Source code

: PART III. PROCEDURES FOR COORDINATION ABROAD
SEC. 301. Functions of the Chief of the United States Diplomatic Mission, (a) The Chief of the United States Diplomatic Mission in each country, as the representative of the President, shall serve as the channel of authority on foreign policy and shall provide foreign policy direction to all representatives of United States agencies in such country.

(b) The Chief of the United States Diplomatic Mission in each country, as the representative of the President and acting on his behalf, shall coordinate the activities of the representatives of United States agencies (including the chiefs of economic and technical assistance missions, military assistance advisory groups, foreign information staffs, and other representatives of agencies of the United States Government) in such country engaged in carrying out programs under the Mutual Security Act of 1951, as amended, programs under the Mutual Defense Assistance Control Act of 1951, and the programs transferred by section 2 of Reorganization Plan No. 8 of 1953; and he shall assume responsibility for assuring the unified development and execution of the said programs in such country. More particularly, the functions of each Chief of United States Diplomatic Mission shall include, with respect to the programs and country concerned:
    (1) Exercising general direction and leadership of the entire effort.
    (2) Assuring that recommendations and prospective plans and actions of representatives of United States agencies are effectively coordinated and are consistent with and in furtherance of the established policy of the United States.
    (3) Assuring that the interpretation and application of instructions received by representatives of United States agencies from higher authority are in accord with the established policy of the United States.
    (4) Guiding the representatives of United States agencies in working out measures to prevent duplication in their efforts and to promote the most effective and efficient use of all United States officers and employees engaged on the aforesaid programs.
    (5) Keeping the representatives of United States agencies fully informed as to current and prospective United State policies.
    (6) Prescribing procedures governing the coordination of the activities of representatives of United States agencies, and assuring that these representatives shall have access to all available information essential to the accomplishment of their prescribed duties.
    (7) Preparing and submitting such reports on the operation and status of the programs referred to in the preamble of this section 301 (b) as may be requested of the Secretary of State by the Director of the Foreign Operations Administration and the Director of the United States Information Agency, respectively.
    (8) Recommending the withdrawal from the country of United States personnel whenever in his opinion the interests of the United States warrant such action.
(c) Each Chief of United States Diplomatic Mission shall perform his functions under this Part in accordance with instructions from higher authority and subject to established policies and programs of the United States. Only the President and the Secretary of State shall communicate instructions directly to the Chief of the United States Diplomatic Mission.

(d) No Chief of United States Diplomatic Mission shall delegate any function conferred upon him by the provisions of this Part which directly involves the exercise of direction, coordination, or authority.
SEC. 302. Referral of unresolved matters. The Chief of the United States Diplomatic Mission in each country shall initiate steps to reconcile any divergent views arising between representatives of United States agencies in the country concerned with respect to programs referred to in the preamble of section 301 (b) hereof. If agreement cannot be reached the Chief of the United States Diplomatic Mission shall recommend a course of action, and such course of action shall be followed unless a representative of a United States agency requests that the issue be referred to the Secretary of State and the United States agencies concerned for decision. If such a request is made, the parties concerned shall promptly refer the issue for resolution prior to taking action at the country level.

——————————

▸ **WHAT IS REQUIRED**:
Copy the lines above word for word, keeping their order and layout.

▸ **RESULT**:
Source code

: PART III. PROCEDURES FOR COORDINATION ABROAD
SEC. 301. Functions of the Chief of the United States Diplomatic Mission, (a) The Chief of the United States Diplomatic Mission in each country, as the representative of the President, shall serve as the channel of authority on foreign policy and shall provide foreign policy direction to all representatives of United States agencies in such country.

(b) The Chief of the United States Diplomatic Mission in each country, as the representative of the President and acting on his behalf, shall coordinate the activities of the representatives of United States agencies (including the chiefs of economic and technical assistance missions, military assistance advisory groups, foreign information staffs, and other representatives of agencies of the United States Government) in such country engaged in carrying out programs under the Mutual Security Act of 1951, as amended, programs under the Mutual Defense Assistance Control Act of 1951, and the programs transferred by section 2 of Reorganization Plan No. 8 of 1953; and he shall assume responsibility for assuring the unified development and execution of the said programs in such country. More particularly, the functions of each Chief of United States Diplomatic Mission shall include, with respect to the programs and country concerned:
    (1) Exercising general direction and leadership of the entire effort.
    (2) Assuring that recommendations and prospective plans and actions of representatives of United States agencies are effectively coordinated and are consistent with and in furtherance of the established policy of the United States.
    (3) Assuring that the interpretation and application of instructions received by representatives of United States agencies from higher authority are in accord with the established policy of the United States.
    (4) Guiding the representatives of United States agencies in working out measures to prevent duplication in their efforts and to promote the most effective and efficient use of all United States officers and employees engaged on the aforesaid programs.
    (5) Keeping the representatives of United States agencies fully informed as to current and prospective United State policies.
    (6) Prescribing procedures governing the coordination of the activities of representatives of United States agencies, and assuring that these representatives shall have access to all available information essential to the accomplishment of their prescribed duties.
    (7) Preparing and submitting such reports on the operation and status of the programs referred to in the preamble of this section 301 (b) as may be requested of the Secretary of State by the Director of the Foreign Operations Administration and the Director of the United States Information Agency, respectively.
    (8) Recommending the withdrawal from the country of United States personnel whenever in his opinion the interests of the United States warrant such action.
(c) Each Chief of United States Diplomatic Mission shall perform his functions under this Part in accordance with instructions from higher authority and subject to established policies and programs of the United States. Only the President and the Secretary of State shall communicate instructions directly to the Chief of the United States Diplomatic Mission.

(d) No Chief of United States Diplomatic Mission shall delegate any function conferred upon him by the provisions of this Part which directly involves the exercise of direction, coordination, or authority.
SEC. 302. Referral of unresolved matters. The Chief of the United States Diplomatic Mission in each country shall initiate steps to reconcile any divergent views arising between representatives of United States agencies in the country concerned with respect to programs referred to in the preamble of section 301 (b) hereof. If agreement cannot be reached the Chief of the United States Diplomatic Mission shall recommend a course of action, and such course of action shall be followed unless a representative of a United States agency requests that the issue be referred to the Secretary of State and the United States agencies concerned for decision. If such a request is made, the parties concerned shall promptly refer the issue for resolution prior to taking action at the country level.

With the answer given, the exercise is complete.